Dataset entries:
Segment Open

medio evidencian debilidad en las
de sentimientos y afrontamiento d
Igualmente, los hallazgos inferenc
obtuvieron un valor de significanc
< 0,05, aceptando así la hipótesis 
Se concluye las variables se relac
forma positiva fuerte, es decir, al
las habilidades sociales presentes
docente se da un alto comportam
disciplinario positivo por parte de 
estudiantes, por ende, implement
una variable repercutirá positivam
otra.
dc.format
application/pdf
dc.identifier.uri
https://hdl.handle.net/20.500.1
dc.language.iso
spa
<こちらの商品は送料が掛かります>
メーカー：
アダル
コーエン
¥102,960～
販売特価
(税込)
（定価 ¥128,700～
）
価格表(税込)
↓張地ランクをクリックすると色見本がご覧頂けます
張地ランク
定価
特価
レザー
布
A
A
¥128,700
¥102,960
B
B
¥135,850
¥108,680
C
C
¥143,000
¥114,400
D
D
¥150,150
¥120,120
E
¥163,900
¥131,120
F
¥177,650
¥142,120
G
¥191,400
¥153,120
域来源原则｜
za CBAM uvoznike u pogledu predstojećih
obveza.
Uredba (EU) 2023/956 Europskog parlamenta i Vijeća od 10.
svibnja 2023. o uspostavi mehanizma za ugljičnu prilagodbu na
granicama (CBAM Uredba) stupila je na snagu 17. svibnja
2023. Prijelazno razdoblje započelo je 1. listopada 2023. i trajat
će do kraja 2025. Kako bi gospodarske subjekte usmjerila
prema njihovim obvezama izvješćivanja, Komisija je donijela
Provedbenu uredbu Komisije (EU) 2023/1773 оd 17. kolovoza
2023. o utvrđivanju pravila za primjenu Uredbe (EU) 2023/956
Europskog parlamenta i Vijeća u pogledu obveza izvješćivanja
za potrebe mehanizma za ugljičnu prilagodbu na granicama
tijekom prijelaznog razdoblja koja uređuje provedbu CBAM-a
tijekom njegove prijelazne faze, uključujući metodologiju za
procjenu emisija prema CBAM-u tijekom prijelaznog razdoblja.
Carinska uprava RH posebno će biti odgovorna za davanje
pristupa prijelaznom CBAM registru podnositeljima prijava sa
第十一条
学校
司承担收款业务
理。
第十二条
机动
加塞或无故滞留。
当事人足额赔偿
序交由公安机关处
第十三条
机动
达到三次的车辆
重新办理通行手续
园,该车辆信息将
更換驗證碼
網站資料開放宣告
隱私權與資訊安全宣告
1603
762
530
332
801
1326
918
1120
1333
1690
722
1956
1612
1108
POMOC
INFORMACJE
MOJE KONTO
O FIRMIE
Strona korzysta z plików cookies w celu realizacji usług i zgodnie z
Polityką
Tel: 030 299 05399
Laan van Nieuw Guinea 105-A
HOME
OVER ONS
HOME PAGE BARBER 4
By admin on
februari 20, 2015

Segment Closed

What the exercise asks.
Rewrite the listing from its first line up to and including the line with "svibnja 2023. o", swapping "application/pdf" for "application/json" and keeping every other line unchanged.

Your response.
medio evidencian debilidad en las
de sentimientos y afrontamiento d
Igualmente, los hallazgos inferenc
obtuvieron un valor de significanc
< 0,05, aceptando así la hipótesis 
Se concluye las variables se relac
forma positiva fuerte, es decir, al
las habilidades sociales presentes
docente se da un alto comportam
disciplinario positivo por parte de 
estudiantes, por ende, implement
una variable repercutirá positivam
otra.
dc.format
application/json
dc.identifier.uri
https://hdl.handle.net/20.500.1
dc.language.iso
spa
<こちらの商品は送料が掛かります>
メーカー：
アダル
コーエン
¥102,960～
販売特価
(税込)
（定価 ¥128,700～
）
価格表(税込)
↓張地ランクをクリックすると色見本がご覧頂けます
張地ランク
定価
特価
レザー
布
A
A
¥128,700
¥102,960
B
B
¥135,850
¥108,680
C
C
¥143,000
¥114,400
D
D
¥150,150
¥120,120
E
¥163,900
¥131,120
F
¥177,650
¥142,120
G
¥191,400
¥153,120
域来源原则｜
za CBAM uvoznike u pogledu predstojećih
obveza.
Uredba (EU) 2023/956 Europskog parlamenta i Vijeća od 10.
svibnja 2023. o uspostavi mehanizma za ugljičnu prilagodbu na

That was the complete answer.